* [Enunciado]:
No texto sobre o julgamento do caso Senzo Meyiwa, qual delegacia o coronel Silas Thoka comanda?

* [Trecho do texto]:
"""

O coronel Silas Thoka declarou ao Tribunal Superior de Pretória que não tinha conhecimento de qualquer queixa oficial sobre um celular supostamente encontrado com o acusado Bongani Ntanzi. Thoka, que comanda a delegacia de Villieria, prestava depoimento no julgamento de Ntanzi e outros quatro réus acusados do assassinato do ex-capitão da Bafana Bafana, Senzo Meyiwa, ocorrido em 2014.
O julgamento foi retomado em 12 de maio após um breve atraso causado por solicitações da defesa sobre livros de ocorrências policiais que estavam faltando. Apenas dois dos três livros solicitados foram entregues, informou ao tribunal o advogado de defesa Sipho Ramosepele.
Thoka afirmou que não tinha conhecimento de qualquer documentação que comprovasse que um celular tivesse sido confiscado da cela de Ntanzi ou enviado para análise. No contra-interrogatório, ele declarou: “Não tenho informações sobre isso, meritíssimo”, acrescentando que qualquer item encontrado deveria ter sido registrado.
Ramosepele também questionou se os registros indicavam que Ntanzi foi formalmente acusado em 26 de outubro de 2020. Thoka respondeu que o livro de ocorrências não apresentava tal entrada. O contra-interrogatório por outro advogado de defesa está programado para continuar no dia 13 de maio.

"""

* [Seção de dados]:
"""

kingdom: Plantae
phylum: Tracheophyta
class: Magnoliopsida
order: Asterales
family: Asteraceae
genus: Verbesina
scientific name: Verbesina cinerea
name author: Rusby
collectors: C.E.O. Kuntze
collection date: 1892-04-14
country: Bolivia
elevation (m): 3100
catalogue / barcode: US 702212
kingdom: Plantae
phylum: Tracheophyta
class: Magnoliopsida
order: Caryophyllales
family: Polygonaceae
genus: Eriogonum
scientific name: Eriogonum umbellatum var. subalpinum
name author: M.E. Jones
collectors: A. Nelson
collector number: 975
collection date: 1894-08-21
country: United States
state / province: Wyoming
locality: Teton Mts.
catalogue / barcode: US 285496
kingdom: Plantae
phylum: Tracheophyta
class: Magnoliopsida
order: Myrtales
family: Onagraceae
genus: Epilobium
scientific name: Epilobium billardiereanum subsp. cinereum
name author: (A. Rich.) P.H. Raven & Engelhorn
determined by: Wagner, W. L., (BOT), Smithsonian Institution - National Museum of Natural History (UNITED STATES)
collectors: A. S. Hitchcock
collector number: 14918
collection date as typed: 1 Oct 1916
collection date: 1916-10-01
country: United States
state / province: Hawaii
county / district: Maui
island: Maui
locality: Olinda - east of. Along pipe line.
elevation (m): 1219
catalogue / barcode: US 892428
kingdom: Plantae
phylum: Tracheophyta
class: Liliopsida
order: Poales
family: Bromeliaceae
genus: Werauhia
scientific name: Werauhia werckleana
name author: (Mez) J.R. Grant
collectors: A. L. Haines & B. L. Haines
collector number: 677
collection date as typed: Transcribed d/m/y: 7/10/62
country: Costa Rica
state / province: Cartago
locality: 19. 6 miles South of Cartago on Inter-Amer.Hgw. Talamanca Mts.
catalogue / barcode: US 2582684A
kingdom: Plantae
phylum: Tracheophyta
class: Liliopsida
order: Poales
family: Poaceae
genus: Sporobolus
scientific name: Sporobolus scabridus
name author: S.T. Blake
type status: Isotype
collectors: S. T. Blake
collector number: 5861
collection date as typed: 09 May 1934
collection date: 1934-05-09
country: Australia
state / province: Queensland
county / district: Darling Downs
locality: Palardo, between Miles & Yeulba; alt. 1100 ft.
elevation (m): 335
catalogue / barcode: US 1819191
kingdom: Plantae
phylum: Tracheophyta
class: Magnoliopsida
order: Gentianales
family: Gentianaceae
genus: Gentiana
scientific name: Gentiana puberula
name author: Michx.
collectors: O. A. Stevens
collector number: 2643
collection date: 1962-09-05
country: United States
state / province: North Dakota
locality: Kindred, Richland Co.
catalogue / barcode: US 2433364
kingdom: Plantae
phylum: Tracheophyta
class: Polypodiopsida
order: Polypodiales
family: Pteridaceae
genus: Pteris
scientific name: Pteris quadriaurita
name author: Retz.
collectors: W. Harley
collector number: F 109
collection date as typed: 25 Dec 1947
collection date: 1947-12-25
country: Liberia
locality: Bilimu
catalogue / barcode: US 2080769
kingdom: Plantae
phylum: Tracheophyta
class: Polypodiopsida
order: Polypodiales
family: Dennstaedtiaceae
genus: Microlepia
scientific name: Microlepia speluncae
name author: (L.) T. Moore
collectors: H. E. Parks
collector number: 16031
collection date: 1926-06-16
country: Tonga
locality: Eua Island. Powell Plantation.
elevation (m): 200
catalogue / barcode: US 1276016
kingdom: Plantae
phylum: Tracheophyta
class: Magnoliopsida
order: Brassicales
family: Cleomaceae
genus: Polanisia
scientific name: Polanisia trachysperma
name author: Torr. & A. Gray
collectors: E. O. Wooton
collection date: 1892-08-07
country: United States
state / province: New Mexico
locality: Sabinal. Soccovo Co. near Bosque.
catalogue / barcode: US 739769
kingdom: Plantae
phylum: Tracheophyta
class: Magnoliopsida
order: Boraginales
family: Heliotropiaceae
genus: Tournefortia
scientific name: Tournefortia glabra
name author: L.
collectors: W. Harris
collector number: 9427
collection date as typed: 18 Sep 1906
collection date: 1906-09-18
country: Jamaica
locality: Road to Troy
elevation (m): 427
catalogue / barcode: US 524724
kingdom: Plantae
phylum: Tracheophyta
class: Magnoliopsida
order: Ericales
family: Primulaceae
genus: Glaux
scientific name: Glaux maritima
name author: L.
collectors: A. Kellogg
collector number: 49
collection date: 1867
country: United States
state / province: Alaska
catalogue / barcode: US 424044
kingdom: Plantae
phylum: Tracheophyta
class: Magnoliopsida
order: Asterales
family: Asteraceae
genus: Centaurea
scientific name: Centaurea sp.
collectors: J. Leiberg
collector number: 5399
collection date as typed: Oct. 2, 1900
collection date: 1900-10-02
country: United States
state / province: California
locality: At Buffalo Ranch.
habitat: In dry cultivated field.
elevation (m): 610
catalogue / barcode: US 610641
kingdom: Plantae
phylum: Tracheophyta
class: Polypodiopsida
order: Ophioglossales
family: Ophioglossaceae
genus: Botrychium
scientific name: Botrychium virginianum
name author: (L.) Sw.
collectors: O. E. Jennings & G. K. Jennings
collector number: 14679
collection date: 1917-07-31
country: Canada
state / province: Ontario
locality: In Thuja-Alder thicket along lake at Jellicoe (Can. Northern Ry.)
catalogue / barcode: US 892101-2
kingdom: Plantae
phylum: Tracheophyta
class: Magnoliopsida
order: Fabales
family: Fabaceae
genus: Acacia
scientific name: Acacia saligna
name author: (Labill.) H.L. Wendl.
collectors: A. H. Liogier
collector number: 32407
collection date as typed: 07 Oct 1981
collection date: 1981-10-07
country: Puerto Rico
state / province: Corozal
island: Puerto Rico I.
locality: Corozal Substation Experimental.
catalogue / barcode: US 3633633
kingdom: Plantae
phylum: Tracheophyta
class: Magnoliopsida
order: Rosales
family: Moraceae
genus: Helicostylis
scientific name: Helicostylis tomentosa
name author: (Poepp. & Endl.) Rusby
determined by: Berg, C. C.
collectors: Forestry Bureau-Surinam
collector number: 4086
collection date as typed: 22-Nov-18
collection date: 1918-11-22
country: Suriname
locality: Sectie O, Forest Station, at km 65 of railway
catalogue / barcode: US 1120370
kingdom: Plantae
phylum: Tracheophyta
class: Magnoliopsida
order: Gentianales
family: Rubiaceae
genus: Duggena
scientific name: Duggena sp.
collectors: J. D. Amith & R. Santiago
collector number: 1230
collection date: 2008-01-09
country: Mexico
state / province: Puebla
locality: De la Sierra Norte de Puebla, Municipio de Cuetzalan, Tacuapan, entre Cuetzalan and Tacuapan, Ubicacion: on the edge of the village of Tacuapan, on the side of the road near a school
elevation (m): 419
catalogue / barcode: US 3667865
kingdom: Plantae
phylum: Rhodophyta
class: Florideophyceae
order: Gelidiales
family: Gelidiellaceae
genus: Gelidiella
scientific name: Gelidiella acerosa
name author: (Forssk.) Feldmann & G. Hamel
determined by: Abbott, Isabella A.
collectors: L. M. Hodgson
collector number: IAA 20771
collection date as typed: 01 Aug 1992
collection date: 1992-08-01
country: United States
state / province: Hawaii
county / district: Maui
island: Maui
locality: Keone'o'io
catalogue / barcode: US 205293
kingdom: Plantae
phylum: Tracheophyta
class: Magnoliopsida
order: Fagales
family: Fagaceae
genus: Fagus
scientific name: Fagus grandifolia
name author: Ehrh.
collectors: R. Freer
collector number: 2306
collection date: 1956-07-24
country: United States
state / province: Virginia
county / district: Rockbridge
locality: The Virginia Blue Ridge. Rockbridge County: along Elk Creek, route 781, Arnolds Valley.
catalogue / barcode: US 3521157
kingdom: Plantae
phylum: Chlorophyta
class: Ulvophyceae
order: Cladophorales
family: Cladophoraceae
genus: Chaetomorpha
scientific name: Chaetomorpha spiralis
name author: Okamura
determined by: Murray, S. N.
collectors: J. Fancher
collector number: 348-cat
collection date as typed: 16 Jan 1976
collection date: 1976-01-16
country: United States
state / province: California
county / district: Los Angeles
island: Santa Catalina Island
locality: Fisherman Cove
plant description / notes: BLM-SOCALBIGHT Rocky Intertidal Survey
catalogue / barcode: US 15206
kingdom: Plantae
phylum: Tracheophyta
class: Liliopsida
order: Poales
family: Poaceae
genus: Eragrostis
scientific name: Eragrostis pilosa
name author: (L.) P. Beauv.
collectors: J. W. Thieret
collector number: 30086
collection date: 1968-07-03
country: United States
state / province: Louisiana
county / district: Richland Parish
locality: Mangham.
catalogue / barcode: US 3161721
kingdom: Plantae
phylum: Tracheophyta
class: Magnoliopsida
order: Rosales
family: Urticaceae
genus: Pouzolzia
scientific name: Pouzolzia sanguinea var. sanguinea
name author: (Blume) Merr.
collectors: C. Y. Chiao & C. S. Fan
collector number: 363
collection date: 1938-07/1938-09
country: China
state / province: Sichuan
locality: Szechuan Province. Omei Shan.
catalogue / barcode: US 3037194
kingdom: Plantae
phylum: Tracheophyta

"""

* [Resposta escrita]:
A delegacia de Villieria.